Cullen Osburn, 27, of Minnesota, was charged with murder stem­ming from the attack. Police said the incident did not appear to be a hate crime.

There is an underlying unease among many Muslim international students of a darkening mood di­rected at immigrants following the election of Donald Trump as presi­dent.

Jaylani Hussein, executive direc­tor of the Minnesota branch of the Council on American-Islamic Rela­tions (CAIR), said about 100 anti- Muslim incidents were reported to CAIR since the election. He cited the proliferation of anti-Muslim or­ganisations for the increase.

“There is a great deal of Islamo­phobia,” Hussein said. “There are a lot of verbal attacks but not at the level of taking a life. I think there is a great deal of sympathy in the com­munity, but we have seen a spike, particularly in high schools where there is more bullying against Mus­lim girls.”

The Alabama-based Southern Poverty Law Center (SPLC), which monitors hate crimes, reported that from November 9th — Election Day — through December 12th, an esti­mated 112 anti-Muslim incidents occurred.

The rise of alt-right white nation­alist leaders drawing crowds on university campuses and gaining media attention since the election has escalated hate incidents, the SPLC said.

Although communities in many university towns have shown sup­port for international students, not all students in the United States can such treatment.

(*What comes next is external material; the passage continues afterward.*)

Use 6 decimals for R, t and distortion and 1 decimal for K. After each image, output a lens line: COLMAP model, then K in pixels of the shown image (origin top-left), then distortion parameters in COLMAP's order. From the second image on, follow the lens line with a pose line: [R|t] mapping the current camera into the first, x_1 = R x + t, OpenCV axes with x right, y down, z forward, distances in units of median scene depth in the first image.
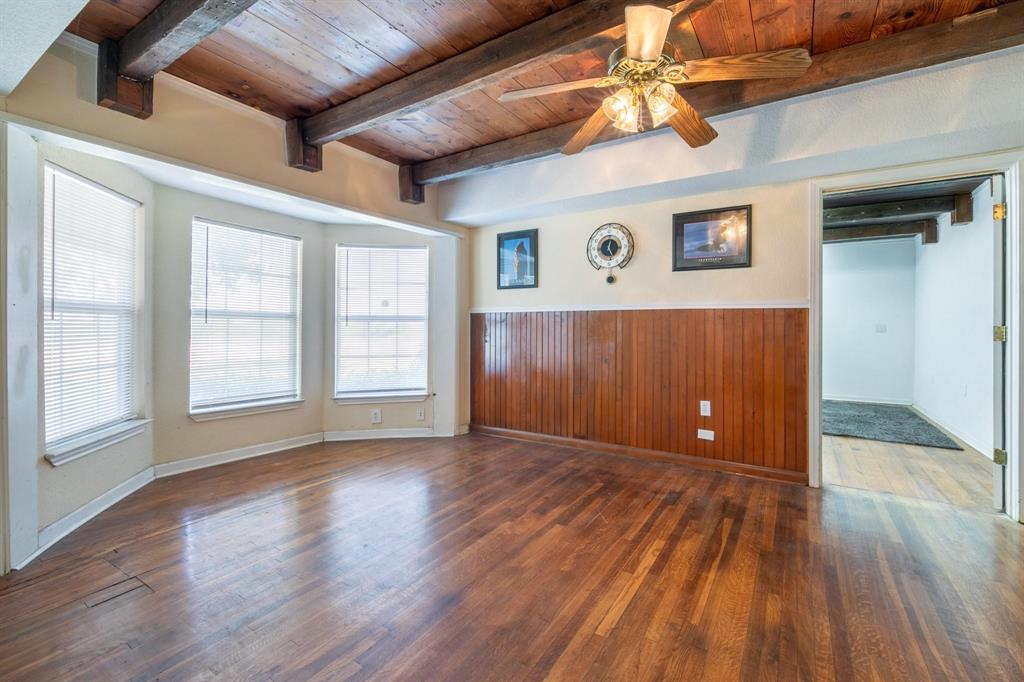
lens RADIAL K [[447.4, 0, 512.5], [0, 447.4, 327.9], [0, 0, 1]] dist [0.000290, 0.000047]
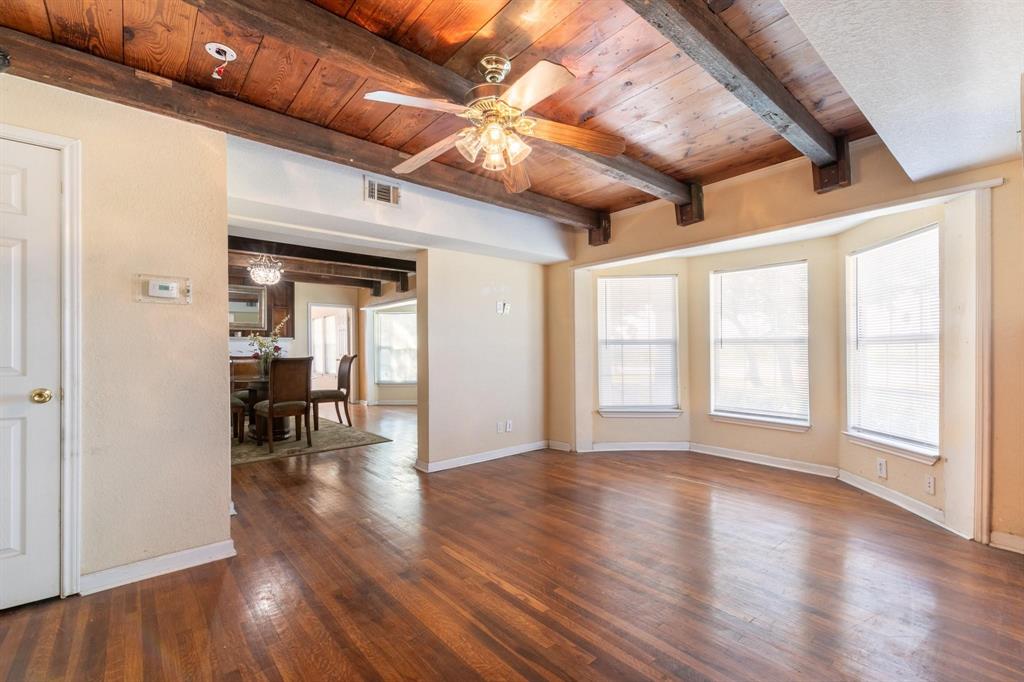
lens RADIAL K [[442.9, 0, 511.9], [0, 442.9, 353.7], [0, 0, 1]] dist [0.000129, -0.000108]
pose [[-0.289441, 0.002532, -0.957193, 0.783143], [0.003527, 0.999993, 0.001578, 0.000205], [0.957189, -0.002920, -0.289448, 0.815162]]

Saudi and Kuwaiti students at Idaho State University had their cars vandalised and apartments burgled. Notes were left on the ve­hicles demanding they leave the country. Some community mem­bers complained to the university that Arab students raced their cars, destroyed property in their apart­ments and made unwelcome ad­vances on female students.

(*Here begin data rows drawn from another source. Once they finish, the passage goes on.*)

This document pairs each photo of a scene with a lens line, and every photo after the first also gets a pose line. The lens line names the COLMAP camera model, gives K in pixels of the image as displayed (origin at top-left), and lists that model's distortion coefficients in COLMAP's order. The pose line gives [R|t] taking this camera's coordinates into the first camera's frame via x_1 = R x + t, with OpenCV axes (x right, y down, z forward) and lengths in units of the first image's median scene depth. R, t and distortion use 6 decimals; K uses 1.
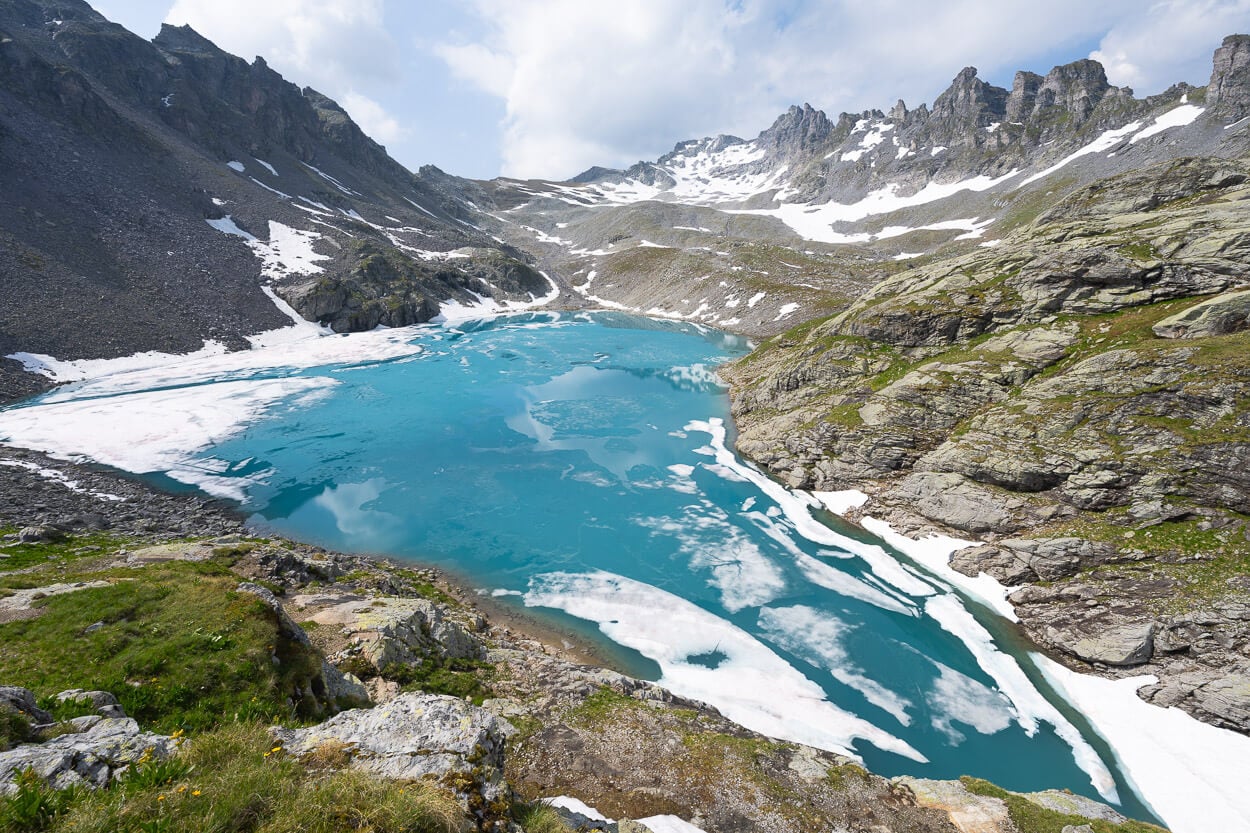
lens RADIAL K [[538.9, 0, 623.4], [0, 538.9, 417.9], [0, 0, 1]] dist [-0.001489, 0.000912]
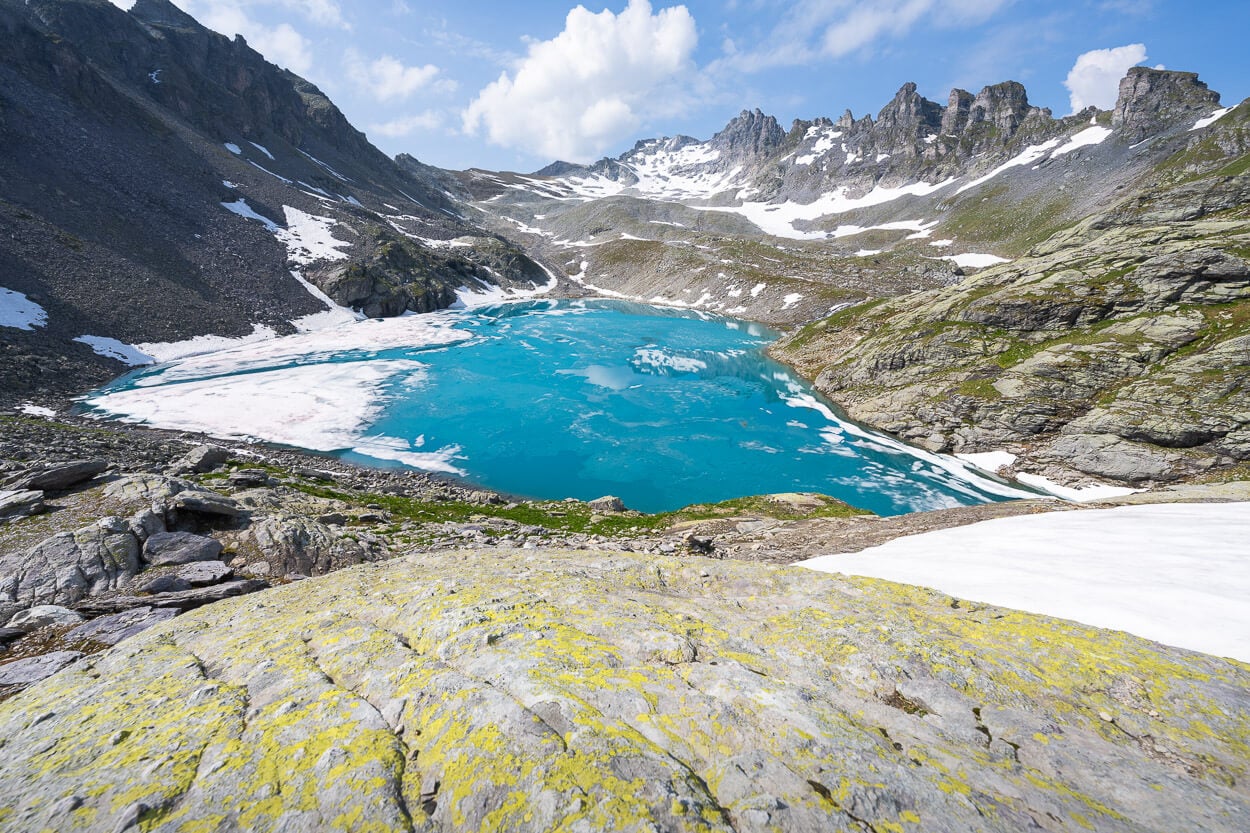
lens RADIAL K [[496.1, 0, 625.2], [0, 496.1, 422.3], [0, 0, 1]] dist [-0.001156, 0.000506]
pose [[0.995312, -0.014193, 0.095671, -0.087551], [0.009770, 0.998869, 0.046539, 0.001807], [-0.096224, -0.045386, 0.994324, -0.001821]]
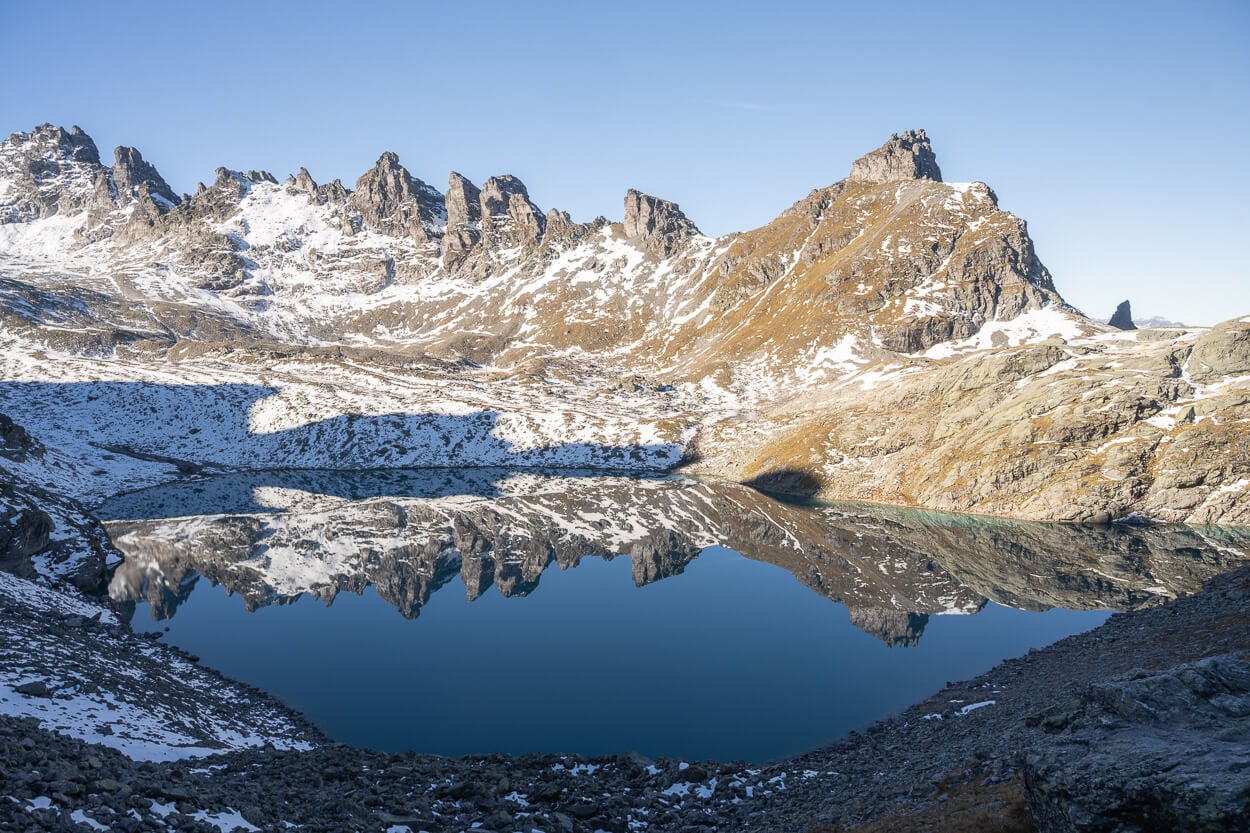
lens RADIAL K [[836.0, 0, 617.1], [0, 836.0, 420.5], [0, 0, 1]] dist [-0.007884, 0.004634]
pose [[0.513730, -0.085382, 0.853693, -0.567840], [0.254029, 0.965557, -0.056298, -0.090508], [-0.819482, 0.245784, 0.517725, 0.153690]]
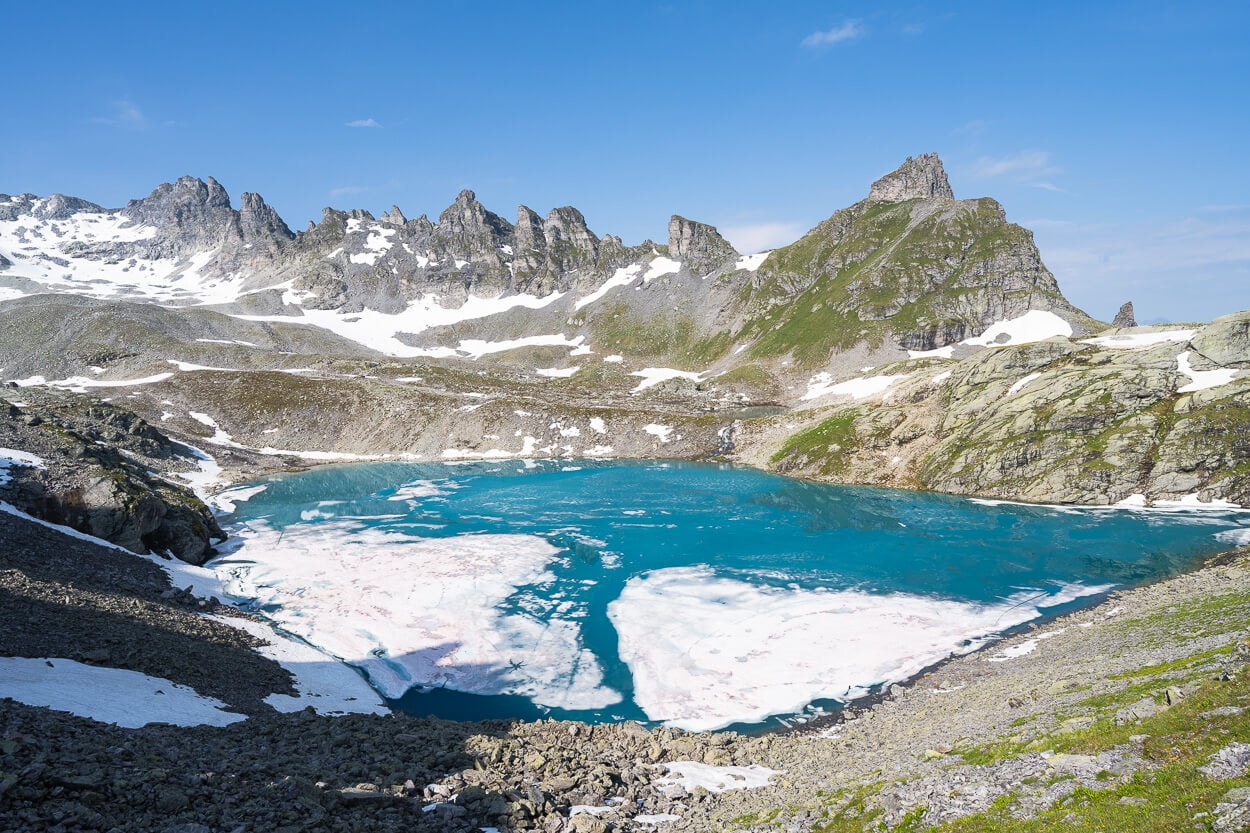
lens RADIAL K [[721.5, 0, 622.1], [0, 721.5, 418.8], [0, 0, 1]] dist [-0.001165, 0.001710]
pose [[0.568629, -0.091891, 0.817445, -0.544520], [0.261028, 0.962539, -0.073375, -0.085504], [-0.780080, 0.255099, 0.571314, 0.151488]]
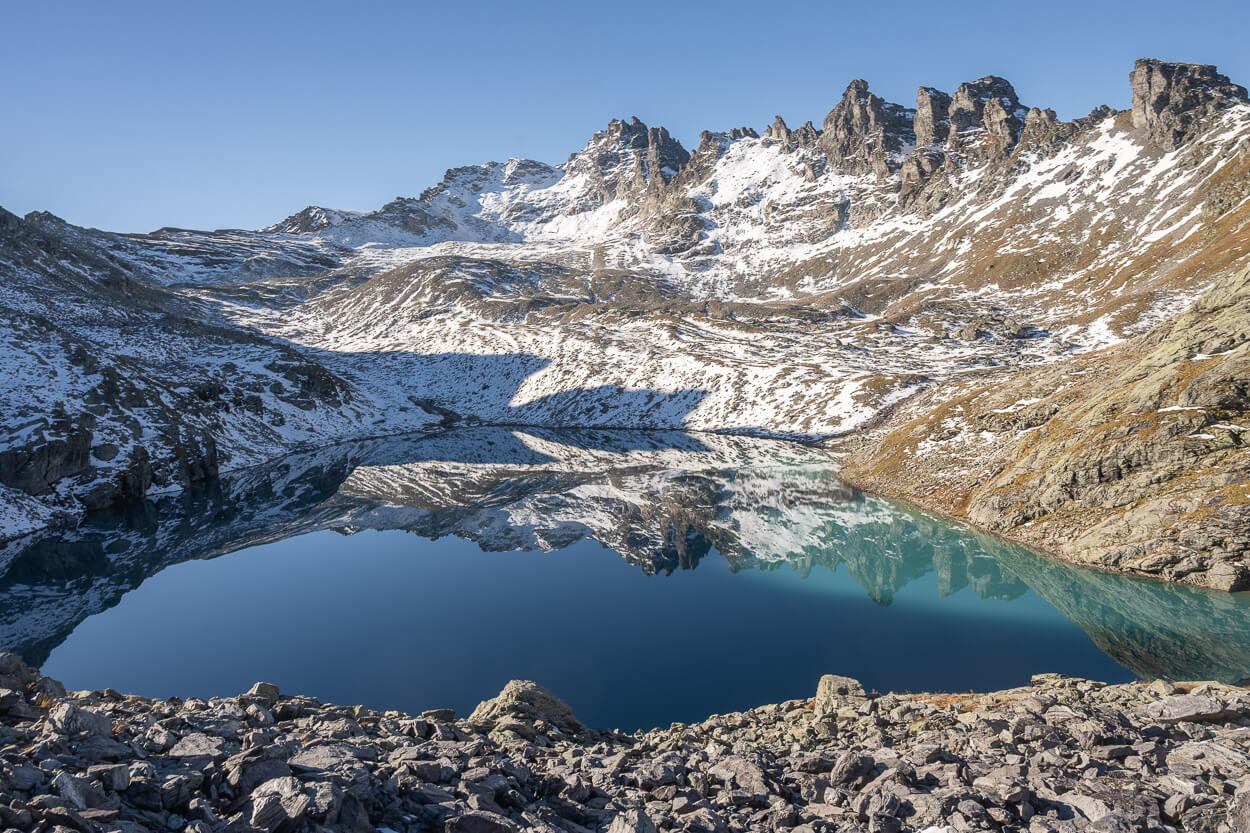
lens RADIAL K [[892.6, 0, 627.3], [0, 892.6, 418.3], [0, 0, 1]] dist [-0.001745, 0.004027]
pose [[0.946553, -0.092033, 0.309141, -0.183174], [0.150786, 0.973511, -0.171870, -0.005315], [-0.285135, 0.209298, 0.935357, -0.014913]]
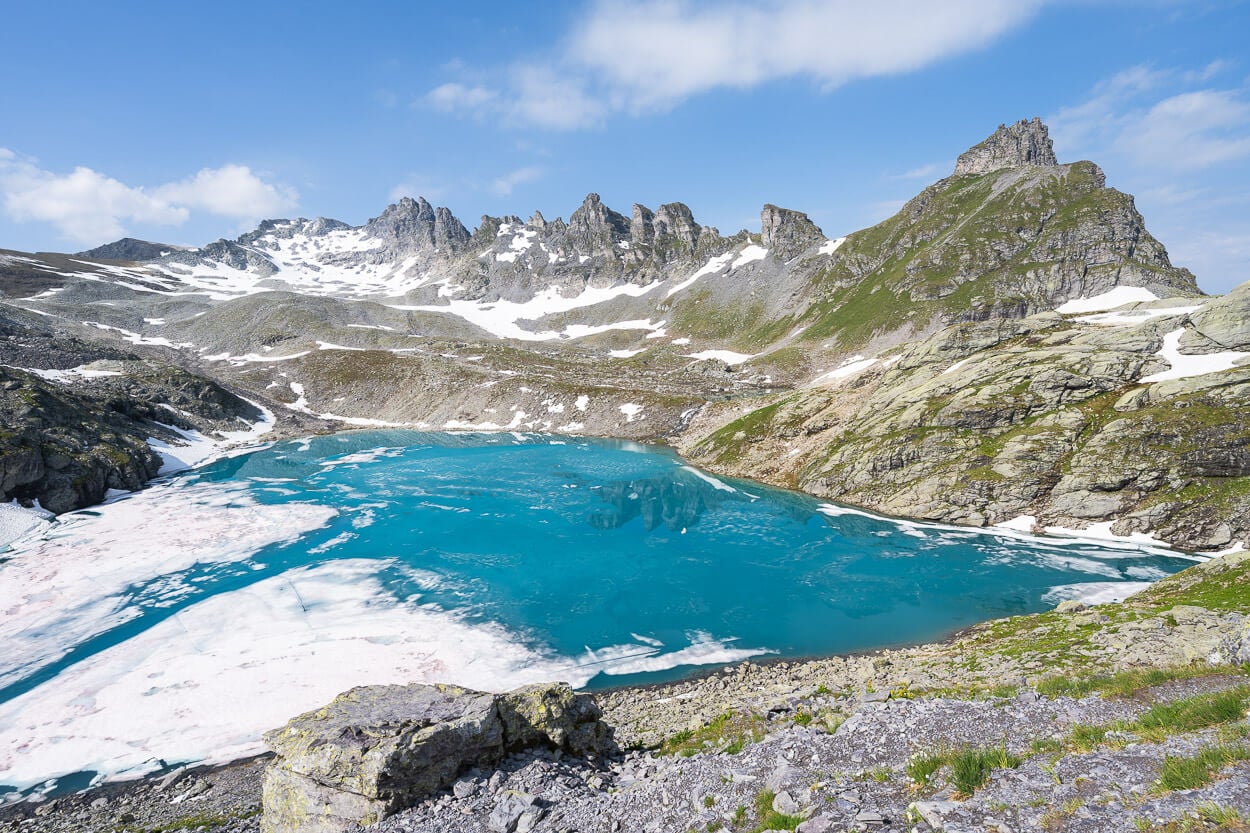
lens RADIAL K [[615.9, 0, 626.6], [0, 615.9, 420.5], [0, 0, 1]] dist [-0.000706, -0.000012]
pose [[0.773248, -0.099643, 0.626225, -0.292349], [0.205120, 0.973785, -0.098332, -0.037788], [-0.600011, 0.204487, 0.773416, 0.035139]]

Hussein said there was no excuse for the attacks, noting that there was no provocation.

“All of those things are not a rea­son to be attacked,” Hussein said. “They (students) are not neces­sarily having a conversation with someone before an attack. There is nothing that precedes an attack. Hate crimes that occur involve two people who do not know each oth­er.”

Idaho State University expects a $5 million loss in revenue for the 2016-17 academic year, as Saudi stu­dents transferred to other schools.

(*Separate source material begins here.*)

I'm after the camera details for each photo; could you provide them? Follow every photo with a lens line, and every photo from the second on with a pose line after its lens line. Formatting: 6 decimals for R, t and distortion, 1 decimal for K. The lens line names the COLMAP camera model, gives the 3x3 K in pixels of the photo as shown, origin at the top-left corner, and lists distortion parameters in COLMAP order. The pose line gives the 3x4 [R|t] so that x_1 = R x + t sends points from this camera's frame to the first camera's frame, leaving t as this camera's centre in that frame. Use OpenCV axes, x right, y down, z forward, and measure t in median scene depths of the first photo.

Rabia Harris, founder of the Mus­lim Peace Fellowship and member of the advisory council for the As­sociation of Muslim Chaplains, said acts of ignorance should be met with magnanimity.

“The scale of ignorance about Is­lam and Muslims in this country is absolutely astonishing and the best pathway that can be opened for knowledge is the establishment of warm human relationships,” Har­ris said. “Muslims ought to take the initiative in this regard, not merely wait to react.”

Perhaps one of the biggest chal­lenges for CAIR is accurately iden­tifying hate crimes. Hussein said law enforcement agencies are “learning themselves” how to re­spond and identify such crimes but victims often do not recognise the motives.

Neither Alnahdi’s death nor the recent beating of Saudi student Mohammad Zaid al-Fadheel in Morehead, Kentucky, has been classified as a hate crime.

“There certainly is a bias but vic­tims are often not clear about why they were attacked,” said Hussein, noting that two-thirds of all hate crimes go unreported.


Lester Roberts is an Arab Weekly contributor.